(REQUIREMENT) Reproduce the items verbatim from their very beginning through the line containing "- ***Tutor asignado:***", with both ends included.

(Items from a dataset)
§

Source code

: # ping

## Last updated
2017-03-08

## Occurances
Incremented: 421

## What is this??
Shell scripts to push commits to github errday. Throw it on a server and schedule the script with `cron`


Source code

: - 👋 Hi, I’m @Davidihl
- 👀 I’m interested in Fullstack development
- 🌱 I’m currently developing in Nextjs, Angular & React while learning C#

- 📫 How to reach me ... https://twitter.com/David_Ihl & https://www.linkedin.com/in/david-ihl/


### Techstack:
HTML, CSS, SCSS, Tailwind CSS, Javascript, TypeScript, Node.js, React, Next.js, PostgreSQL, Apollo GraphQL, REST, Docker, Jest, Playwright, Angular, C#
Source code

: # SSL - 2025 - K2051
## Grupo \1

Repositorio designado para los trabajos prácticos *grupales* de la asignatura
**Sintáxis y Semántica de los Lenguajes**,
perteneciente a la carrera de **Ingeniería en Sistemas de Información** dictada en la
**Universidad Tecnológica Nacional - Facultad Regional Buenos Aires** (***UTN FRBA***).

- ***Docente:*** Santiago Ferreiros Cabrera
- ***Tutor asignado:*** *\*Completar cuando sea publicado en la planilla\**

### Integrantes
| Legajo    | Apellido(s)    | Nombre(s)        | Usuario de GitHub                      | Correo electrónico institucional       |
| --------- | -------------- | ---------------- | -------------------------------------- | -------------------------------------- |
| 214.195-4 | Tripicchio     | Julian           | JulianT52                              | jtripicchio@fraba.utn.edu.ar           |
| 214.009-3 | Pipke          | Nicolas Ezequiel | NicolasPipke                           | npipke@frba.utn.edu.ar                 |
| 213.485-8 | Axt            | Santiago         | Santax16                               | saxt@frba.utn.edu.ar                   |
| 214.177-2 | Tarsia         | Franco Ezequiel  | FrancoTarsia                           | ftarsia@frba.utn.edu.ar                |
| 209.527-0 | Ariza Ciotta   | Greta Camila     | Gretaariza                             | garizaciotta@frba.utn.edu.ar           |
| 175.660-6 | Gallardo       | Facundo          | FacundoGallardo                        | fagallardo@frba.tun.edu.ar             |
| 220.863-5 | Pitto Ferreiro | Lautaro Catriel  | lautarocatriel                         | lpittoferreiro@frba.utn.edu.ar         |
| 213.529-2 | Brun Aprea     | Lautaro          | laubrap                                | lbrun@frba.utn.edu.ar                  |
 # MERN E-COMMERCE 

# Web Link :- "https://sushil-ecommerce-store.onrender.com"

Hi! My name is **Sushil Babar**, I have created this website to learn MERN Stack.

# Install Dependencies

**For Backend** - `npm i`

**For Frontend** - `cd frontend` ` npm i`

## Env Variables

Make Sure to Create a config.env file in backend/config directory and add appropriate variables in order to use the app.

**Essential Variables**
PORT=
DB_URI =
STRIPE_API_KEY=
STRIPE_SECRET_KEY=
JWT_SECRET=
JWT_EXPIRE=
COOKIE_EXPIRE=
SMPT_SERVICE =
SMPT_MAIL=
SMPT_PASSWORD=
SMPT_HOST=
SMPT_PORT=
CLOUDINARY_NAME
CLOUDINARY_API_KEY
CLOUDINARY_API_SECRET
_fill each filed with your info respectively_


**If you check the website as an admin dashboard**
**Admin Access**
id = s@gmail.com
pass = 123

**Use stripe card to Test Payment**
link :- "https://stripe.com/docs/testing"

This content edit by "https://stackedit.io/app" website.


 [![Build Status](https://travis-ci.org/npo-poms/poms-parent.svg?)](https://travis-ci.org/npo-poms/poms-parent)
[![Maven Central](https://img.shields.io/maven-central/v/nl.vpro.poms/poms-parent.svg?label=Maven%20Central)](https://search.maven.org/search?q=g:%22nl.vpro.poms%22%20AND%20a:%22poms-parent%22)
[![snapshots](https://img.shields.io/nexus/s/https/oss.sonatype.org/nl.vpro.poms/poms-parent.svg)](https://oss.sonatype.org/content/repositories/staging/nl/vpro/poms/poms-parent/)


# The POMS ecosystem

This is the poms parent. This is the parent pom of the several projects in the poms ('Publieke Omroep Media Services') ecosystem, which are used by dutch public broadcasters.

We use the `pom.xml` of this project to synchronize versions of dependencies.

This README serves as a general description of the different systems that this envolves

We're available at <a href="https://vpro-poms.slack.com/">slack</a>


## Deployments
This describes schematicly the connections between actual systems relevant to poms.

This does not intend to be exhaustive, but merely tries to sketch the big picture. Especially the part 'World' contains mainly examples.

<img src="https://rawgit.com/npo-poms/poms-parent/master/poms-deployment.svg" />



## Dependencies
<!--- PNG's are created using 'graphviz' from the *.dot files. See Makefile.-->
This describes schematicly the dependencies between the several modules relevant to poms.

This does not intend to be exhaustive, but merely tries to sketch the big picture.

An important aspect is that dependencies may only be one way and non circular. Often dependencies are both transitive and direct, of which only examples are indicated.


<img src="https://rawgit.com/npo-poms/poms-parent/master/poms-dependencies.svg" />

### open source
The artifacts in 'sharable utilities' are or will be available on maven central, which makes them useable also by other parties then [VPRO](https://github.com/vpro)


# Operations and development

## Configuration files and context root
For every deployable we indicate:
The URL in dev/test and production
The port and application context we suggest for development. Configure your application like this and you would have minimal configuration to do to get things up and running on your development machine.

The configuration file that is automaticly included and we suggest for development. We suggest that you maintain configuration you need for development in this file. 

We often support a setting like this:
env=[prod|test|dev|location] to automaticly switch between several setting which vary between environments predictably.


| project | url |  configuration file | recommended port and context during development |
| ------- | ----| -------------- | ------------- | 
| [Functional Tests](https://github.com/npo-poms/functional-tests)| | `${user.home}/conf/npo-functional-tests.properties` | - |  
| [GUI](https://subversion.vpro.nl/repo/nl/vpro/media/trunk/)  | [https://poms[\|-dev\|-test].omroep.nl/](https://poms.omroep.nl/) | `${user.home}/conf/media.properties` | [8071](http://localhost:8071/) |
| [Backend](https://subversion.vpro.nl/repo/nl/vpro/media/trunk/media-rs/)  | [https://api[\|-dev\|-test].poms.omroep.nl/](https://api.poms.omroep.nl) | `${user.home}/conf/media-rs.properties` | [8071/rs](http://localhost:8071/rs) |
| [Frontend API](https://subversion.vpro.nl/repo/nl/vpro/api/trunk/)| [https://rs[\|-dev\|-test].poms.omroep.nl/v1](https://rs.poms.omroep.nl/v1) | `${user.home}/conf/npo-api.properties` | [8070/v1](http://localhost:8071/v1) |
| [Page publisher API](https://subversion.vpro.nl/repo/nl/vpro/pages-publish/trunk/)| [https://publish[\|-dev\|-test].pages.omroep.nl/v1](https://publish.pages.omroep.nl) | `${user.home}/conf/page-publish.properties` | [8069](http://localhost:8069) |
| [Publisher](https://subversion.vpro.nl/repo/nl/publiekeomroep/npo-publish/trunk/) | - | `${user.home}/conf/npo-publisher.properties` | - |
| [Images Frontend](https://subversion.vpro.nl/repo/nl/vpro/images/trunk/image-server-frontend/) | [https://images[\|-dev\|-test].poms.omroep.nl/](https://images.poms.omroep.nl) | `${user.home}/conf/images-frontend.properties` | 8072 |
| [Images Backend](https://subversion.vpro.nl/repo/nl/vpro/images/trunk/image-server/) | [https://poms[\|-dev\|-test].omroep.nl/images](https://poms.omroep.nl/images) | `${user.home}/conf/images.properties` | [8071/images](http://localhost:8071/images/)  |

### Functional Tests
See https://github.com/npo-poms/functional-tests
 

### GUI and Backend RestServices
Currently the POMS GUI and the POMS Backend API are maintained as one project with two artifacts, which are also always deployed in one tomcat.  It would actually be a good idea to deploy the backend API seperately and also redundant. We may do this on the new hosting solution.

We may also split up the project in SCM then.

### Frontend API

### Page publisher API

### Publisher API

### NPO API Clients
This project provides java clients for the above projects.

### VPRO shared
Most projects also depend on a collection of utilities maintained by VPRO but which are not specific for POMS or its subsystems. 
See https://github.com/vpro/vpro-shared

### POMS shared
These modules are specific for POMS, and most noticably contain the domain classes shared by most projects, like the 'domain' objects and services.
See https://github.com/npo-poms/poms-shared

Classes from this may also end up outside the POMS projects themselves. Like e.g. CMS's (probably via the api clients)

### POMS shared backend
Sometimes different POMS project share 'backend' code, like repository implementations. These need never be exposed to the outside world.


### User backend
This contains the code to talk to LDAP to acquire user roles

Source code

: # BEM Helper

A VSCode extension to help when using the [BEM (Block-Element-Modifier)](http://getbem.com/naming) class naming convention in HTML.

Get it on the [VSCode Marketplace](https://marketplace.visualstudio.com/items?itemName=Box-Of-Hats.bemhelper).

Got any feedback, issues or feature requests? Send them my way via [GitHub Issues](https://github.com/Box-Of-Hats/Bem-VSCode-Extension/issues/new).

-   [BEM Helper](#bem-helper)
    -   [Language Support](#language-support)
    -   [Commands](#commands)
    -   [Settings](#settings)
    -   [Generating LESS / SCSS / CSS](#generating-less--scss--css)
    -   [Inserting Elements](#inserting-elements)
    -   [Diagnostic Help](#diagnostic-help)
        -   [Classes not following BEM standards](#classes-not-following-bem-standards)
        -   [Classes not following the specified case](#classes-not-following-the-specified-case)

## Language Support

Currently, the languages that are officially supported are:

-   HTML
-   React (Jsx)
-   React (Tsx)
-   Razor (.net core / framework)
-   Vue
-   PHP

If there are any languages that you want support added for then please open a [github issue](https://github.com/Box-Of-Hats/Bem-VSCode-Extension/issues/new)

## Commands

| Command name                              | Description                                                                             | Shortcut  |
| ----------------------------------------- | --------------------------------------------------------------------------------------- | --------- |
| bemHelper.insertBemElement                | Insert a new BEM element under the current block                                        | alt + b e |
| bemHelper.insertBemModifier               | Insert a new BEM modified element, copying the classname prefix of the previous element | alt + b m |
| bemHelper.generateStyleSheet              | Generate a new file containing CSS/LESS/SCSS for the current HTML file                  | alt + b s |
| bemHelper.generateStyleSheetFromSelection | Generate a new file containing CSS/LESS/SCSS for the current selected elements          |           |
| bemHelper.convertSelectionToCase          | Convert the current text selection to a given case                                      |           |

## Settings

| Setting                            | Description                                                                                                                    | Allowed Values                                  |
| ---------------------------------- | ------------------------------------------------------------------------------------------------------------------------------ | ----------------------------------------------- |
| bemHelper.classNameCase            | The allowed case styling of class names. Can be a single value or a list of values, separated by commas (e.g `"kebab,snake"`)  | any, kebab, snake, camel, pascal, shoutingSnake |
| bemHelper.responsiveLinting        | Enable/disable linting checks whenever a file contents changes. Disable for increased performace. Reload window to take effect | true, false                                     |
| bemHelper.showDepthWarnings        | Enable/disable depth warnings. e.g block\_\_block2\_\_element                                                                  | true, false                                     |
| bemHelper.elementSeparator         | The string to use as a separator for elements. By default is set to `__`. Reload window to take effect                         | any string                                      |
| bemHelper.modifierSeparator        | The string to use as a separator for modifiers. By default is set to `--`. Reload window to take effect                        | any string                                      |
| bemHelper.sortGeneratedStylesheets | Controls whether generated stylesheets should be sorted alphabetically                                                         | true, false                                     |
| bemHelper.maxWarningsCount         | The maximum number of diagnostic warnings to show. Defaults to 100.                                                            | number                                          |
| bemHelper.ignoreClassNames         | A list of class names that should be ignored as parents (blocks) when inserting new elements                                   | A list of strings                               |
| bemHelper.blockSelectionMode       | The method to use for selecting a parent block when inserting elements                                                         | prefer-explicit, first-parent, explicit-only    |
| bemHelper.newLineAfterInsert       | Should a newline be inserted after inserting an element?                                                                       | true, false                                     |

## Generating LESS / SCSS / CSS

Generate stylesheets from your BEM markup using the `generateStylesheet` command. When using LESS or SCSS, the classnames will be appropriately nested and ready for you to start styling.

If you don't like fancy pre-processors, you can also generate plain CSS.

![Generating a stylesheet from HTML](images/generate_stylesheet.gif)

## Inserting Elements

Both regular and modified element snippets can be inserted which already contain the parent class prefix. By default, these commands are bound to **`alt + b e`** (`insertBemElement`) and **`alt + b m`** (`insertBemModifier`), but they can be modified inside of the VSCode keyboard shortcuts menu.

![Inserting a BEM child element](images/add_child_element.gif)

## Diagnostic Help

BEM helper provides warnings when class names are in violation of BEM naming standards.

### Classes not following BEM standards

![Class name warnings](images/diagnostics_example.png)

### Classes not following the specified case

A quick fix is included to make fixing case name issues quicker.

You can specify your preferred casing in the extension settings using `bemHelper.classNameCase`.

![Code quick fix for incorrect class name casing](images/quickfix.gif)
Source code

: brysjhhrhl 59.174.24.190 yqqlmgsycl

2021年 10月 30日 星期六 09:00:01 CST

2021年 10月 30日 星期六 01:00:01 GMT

§

(THE ANSWER)
Source code

: # ping

## Last updated
2017-03-08

## Occurances
Incremented: 421

## What is this??
Shell scripts to push commits to github errday. Throw it on a server and schedule the script with `cron`


Source code

: - 👋 Hi, I’m @Davidihl
- 👀 I’m interested in Fullstack development
- 🌱 I’m currently developing in Nextjs, Angular & React while learning C#

- 📫 How to reach me ... https://twitter.com/David_Ihl & https://www.linkedin.com/in/david-ihl/


### Techstack:
HTML, CSS, SCSS, Tailwind CSS, Javascript, TypeScript, Node.js, React, Next.js, PostgreSQL, Apollo GraphQL, REST, Docker, Jest, Playwright, Angular, C#
Source code

: # SSL - 2025 - K2051
## Grupo \1

Repositorio designado para los trabajos prácticos *grupales* de la asignatura
**Sintáxis y Semántica de los Lenguajes**,
perteneciente a la carrera de **Ingeniería en Sistemas de Información** dictada en la
**Universidad Tecnológica Nacional - Facultad Regional Buenos Aires** (***UTN FRBA***).

- ***Docente:*** Santiago Ferreiros Cabrera
- ***Tutor asignado:*** *\*Completar cuando sea publicado en la planilla\**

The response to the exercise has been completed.